Supplied records.
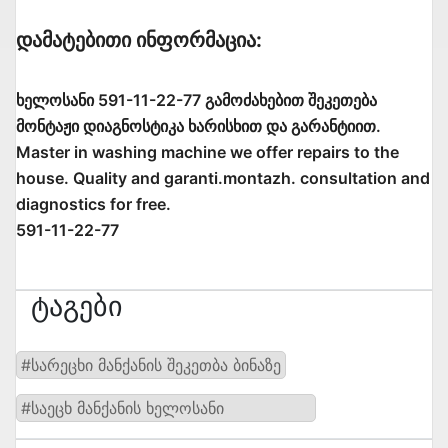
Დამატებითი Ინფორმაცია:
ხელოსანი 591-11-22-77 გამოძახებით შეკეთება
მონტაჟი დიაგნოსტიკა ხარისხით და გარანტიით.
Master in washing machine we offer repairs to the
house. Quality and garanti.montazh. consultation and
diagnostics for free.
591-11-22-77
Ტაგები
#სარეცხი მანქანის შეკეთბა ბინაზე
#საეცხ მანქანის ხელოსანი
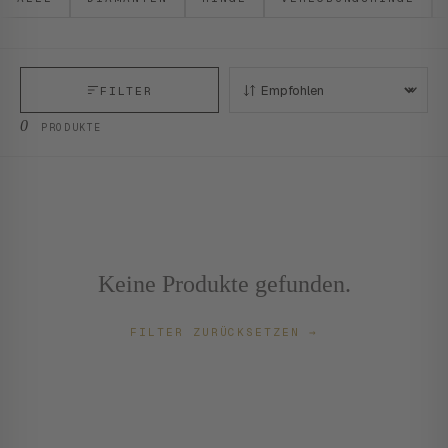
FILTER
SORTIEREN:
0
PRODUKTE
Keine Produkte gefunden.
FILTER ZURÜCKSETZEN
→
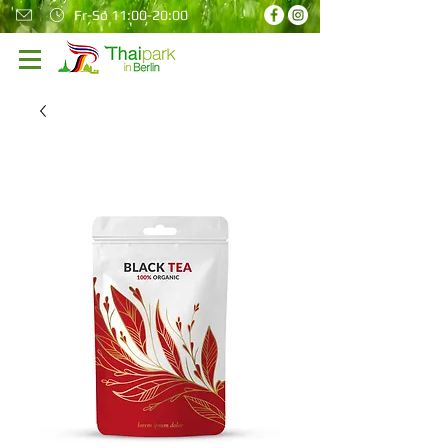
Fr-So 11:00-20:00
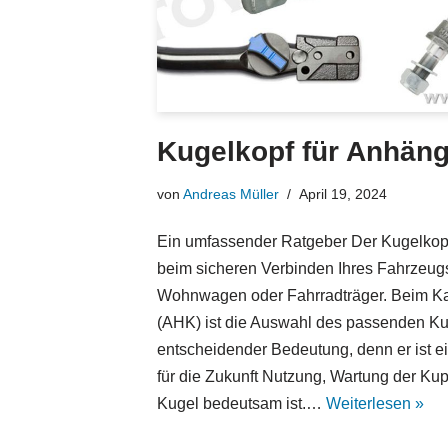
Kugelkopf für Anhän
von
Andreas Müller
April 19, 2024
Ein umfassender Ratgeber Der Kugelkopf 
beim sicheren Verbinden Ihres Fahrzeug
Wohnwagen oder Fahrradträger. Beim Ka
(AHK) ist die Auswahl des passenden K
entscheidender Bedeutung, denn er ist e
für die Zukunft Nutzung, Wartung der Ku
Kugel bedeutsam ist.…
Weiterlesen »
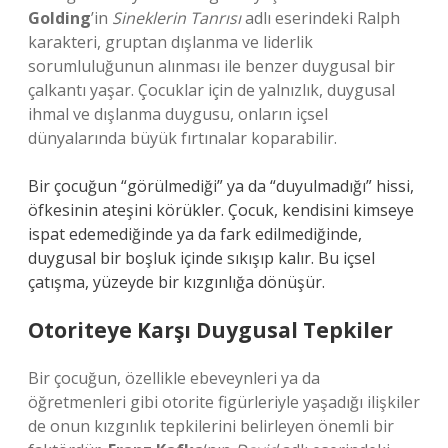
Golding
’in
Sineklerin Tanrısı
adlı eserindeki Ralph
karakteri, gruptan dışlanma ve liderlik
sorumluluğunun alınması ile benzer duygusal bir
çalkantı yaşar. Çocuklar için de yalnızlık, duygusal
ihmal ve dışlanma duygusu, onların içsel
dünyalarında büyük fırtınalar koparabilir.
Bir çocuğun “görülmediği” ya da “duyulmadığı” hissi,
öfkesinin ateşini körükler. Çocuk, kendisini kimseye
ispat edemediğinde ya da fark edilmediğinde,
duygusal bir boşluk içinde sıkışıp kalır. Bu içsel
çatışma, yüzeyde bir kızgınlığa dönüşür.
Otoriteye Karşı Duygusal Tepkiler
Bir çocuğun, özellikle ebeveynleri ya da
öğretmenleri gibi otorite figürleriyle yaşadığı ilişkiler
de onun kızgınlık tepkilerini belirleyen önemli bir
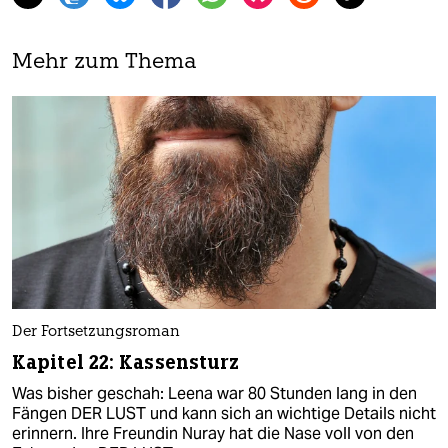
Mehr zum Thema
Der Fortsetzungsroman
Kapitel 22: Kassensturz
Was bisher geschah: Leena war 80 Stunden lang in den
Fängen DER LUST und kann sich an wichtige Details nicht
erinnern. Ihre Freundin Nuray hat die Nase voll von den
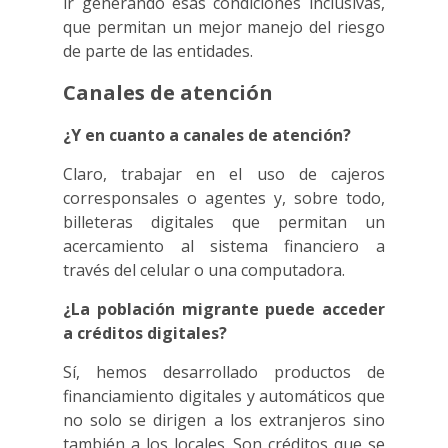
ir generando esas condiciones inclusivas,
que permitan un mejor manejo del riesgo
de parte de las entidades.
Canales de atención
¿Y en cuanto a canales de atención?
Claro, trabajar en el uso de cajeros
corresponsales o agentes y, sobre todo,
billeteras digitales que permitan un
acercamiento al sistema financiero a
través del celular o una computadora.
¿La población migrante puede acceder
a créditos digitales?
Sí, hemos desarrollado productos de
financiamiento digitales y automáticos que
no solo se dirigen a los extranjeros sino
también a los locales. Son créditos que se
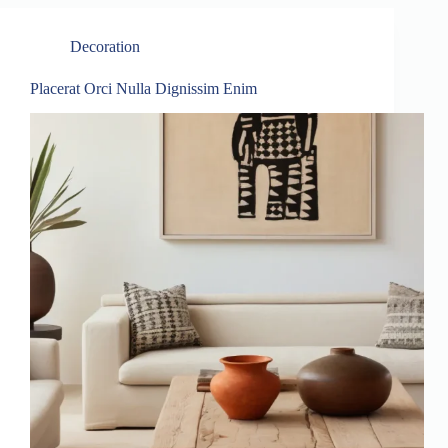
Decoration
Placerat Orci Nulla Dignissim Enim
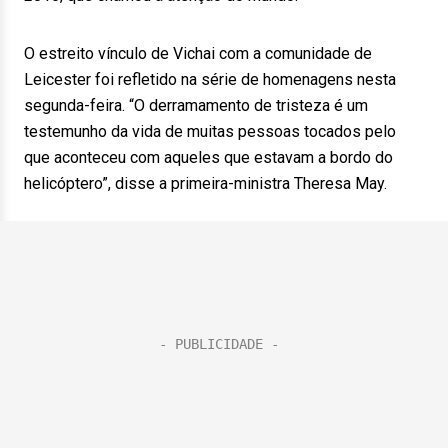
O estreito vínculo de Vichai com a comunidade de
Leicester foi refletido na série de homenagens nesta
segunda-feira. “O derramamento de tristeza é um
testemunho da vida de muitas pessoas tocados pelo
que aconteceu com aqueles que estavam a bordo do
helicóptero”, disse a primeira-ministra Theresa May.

Task to complete.
Please return, line for line, everything from the start of the records through the line containing "erinnern. Ihre Freundin", including that line. Leave the pictures out of your answer.

Answer section.
Დამატებითი Ინფორმაცია:
ხელოსანი 591-11-22-77 გამოძახებით შეკეთება
მონტაჟი დიაგნოსტიკა ხარისხით და გარანტიით.
Master in washing machine we offer repairs to the
house. Quality and garanti.montazh. consultation and
diagnostics for free.
591-11-22-77
Ტაგები
#სარეცხი მანქანის შეკეთბა ბინაზე
#საეცხ მანქანის ხელოსანი
FILTER
SORTIEREN:
0
PRODUKTE
Keine Produkte gefunden.
FILTER ZURÜCKSETZEN
→
Fr-So 11:00-20:00
Kugelkopf für Anhän
von
Andreas Müller
April 19, 2024
Ein umfassender Ratgeber Der Kugelkopf 
beim sicheren Verbinden Ihres Fahrzeug
Wohnwagen oder Fahrradträger. Beim Ka
(AHK) ist die Auswahl des passenden K
entscheidender Bedeutung, denn er ist e
für die Zukunft Nutzung, Wartung der Ku
Kugel bedeutsam ist.…
Weiterlesen »
Golding
’in
Sineklerin Tanrısı
adlı eserindeki Ralph
karakteri, gruptan dışlanma ve liderlik
sorumluluğunun alınması ile benzer duygusal bir
çalkantı yaşar. Çocuklar için de yalnızlık, duygusal
ihmal ve dışlanma duygusu, onların içsel
dünyalarında büyük fırtınalar koparabilir.
Bir çocuğun “görülmediği” ya da “duyulmadığı” hissi,
öfkesinin ateşini körükler. Çocuk, kendisini kimseye
ispat edemediğinde ya da fark edilmediğinde,
duygusal bir boşluk içinde sıkışıp kalır. Bu içsel
çatışma, yüzeyde bir kızgınlığa dönüşür.
Otoriteye Karşı Duygusal Tepkiler
Bir çocuğun, özellikle ebeveynleri ya da
öğretmenleri gibi otorite figürleriyle yaşadığı ilişkiler
de onun kızgınlık tepkilerini belirleyen önemli bir
Mehr zum Thema
Der Fortsetzungsroman
Kapitel 22: Kassensturz
Was bisher geschah: Leena war 80 Stunden lang in den
Fängen DER LUST und kann sich an wichtige Details nicht
erinnern. Ihre Freundin Nuray hat die Nase voll von den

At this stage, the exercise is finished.